§ **本文**:

▶

新型コロナウイルスはいつからいつまで感染しますか、インフルエンザと比較してください。

 新型コロナは“発症直前〜直後の数日が最強・全体は長め(〜約10日)”、**インフルは“発症直後が最強・全体はやや短め(〜約1週間)”**が基本です。

比較早見表

 

項目

新型コロナ感染症

インフルエンザ

うつし始め

発症1–2日前

発症1日前

感染性ピーク

発症直前〜発症後数日

発症後1–3

典型的な感染可能期間(成人)

発症後8–10程度(多くはその前半で強い)

発症後5–7程度

長引く例

重症・免疫抑制で10日超もあり

小児・免疫抑制で1週間超もあり

無症状からの伝播

あり

ありうるが主は有症状期

 

新型コロナウイルスは、軽症や無症状の方からもうつりますか。

 ・最近診断された新型コロナの9割は軽症です。重症は**ごく一部(数%程度以下)**に限られ、多くは上気道かぜ様で経過します。
 ・地域全体では、無症状の感染者も2〜3程度いると推定されます(検査されていない方も含む推計)。
 ・現在は発熱のない軽症例無症状の感染が少なくありません。
 ・症状が軽くても、発症初期〜数日間は特にうつしやすいことが知られています。
 ・常に自分は新型コロナかもしれないと自覚することが大切です。

まとめ
 ・熱や咳がない人からもうつることがあります
 ・元気に見える人からも、知らないうちに感染することがあります

新型コロナ感染症は1回かかるとどのぐらいかかりませんか?

 ・回復直後~1–3か月:再感染リスクは低め。ただし完全にゼロではありません。
 ・3–6か月:免疫は徐々に弱まり、再感染リスクが上がってきます。
 ・6か月以降:ウイルス進化(免疫逃避)+免疫低下の影響で、再感染が目立ちやすくなります。
 ・検査について:回復後90日以内は、遺伝子検査で残存RNAで陽性になることがあり、「本当の再感染か」の判定が難しいことがあります。

 一度かかると数か月はかかりにくいけれど、早ければ数週間でまたうつることもあります

熱がなく、普通の風邪と思ったら新型コロナでした。このような例はどの程度ありますか。

 むしろ「熱が出ないコロナ」は珍しくありません。
 ある調査では症状があって受診したの人の約6割は無熱であったとの報告があります。
 要するに、「熱がない=コロナではない」とは言えない状況です。とくにオミクロン系の流行以降は、のどの痛み・鼻症状・咳だけで経過する例が多数ありますし、ワクチンや既感染で発熱が出にくくなることもあります。
 疑わしいときは抗原または核酸増幅法での検査をしましょう。

新型コロナ感染症の診断について

 当院では、鼻腔からの抗原定性検査と遺伝子検査(等温核酸増幅法)を行っており、いずれも15分以内に結果が判明します。
 検査費用(保険3割負担の目安)は、抗原検査が960円、遺伝子検査(等温核酸増幅法)が2,630円です。
 発症初期では抗原検査が陰性となる場合があるため、より確実な診断を希望される方には遺伝子検査をおすすめしています。
 検査は予約制ですので、まずはお電話でお問い合わせください。

◀

§ **データ抜粋**:
▶

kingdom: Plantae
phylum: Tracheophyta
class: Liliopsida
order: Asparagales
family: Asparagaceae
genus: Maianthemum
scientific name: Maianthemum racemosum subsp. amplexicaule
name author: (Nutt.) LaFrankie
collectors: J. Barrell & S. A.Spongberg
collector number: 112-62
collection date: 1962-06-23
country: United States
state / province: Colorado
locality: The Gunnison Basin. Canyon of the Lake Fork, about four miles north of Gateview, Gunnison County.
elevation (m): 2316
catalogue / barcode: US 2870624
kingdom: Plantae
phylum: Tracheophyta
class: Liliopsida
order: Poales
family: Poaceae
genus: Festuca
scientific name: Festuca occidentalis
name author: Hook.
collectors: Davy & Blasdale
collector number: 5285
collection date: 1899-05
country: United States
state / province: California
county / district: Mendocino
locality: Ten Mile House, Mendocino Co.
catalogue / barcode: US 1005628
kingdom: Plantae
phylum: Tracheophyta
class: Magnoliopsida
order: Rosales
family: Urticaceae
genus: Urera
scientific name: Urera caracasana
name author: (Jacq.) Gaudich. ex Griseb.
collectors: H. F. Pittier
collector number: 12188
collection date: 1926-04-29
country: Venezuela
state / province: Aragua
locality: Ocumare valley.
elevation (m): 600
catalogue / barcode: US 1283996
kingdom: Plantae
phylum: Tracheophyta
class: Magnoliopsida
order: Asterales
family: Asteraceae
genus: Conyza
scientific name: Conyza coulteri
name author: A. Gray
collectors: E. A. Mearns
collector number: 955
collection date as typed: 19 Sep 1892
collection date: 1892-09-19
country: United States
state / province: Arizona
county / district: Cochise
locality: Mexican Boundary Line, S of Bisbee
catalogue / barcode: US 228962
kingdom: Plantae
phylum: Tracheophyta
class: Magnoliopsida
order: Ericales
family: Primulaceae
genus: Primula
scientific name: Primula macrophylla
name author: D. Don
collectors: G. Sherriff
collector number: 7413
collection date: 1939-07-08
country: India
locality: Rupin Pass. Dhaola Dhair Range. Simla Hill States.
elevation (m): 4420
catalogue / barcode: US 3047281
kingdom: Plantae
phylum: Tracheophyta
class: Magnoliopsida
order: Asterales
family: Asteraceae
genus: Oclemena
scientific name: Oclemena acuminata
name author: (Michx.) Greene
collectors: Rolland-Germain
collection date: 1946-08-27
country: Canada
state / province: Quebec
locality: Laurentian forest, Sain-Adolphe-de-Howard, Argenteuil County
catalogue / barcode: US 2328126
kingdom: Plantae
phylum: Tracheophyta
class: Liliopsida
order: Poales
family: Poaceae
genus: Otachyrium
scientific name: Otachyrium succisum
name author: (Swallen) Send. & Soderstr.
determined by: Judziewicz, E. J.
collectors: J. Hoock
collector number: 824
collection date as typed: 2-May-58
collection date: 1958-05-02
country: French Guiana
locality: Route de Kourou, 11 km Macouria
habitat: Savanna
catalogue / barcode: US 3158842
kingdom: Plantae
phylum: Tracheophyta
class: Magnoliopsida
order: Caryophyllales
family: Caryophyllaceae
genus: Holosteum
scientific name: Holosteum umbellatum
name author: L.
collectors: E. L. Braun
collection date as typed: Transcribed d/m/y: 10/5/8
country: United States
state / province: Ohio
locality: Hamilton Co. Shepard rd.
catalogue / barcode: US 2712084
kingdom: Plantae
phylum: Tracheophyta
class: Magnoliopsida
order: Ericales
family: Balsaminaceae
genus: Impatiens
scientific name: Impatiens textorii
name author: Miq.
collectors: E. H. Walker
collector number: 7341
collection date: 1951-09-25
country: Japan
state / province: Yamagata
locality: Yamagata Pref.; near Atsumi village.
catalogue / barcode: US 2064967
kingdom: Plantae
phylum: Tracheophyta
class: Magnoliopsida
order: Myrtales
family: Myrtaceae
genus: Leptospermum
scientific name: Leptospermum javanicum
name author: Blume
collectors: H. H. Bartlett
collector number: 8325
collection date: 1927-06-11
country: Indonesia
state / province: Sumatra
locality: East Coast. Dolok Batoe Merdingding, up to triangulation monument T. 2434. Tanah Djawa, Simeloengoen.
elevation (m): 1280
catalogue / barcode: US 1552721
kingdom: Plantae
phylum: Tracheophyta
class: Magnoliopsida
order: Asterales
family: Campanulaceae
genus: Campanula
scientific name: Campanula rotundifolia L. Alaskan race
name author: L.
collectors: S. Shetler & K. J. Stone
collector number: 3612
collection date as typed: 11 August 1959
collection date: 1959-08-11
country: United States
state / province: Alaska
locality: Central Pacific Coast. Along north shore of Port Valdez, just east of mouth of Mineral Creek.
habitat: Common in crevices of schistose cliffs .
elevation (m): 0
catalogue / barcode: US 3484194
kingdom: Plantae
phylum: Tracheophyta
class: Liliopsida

◀

§ **課題**: 本文の「むしろ「熱が出ないコロナ」は珍しくありません。」から始まり「子検査をおすすめしています。」まで続く部分を、「当院」を「本クリニック」に置き換えて書き直してください。

§ **解答欄**:
むしろ「熱が出ないコロナ」は珍しくありません。
 ある調査では症状があって受診したの人の約6割は無熱であったとの報告があります。
 要するに、「熱がない=コロナではない」とは言えない状況です。とくにオミクロン系の流行以降は、のどの痛み・鼻症状・咳だけで経過する例が多数ありますし、ワクチンや既感染で発熱が出にくくなることもあります。
 疑わしいときは抗原または核酸増幅法での検査をしましょう。

新型コロナ感染症の診断について

 本クリニックでは、鼻腔からの抗原定性検査と遺伝子検査(等温核酸増幅法)を行っており、いずれも15分以内に結果が判明します。
 検査費用(保険3割負担の目安)は、抗原検査が960円、遺伝子検査(等温核酸増幅法)が2,630円です。
 発症初期では抗原検査が陰性となる場合があるため、より確実な診断を希望される方には遺伝子検査をおすすめしています。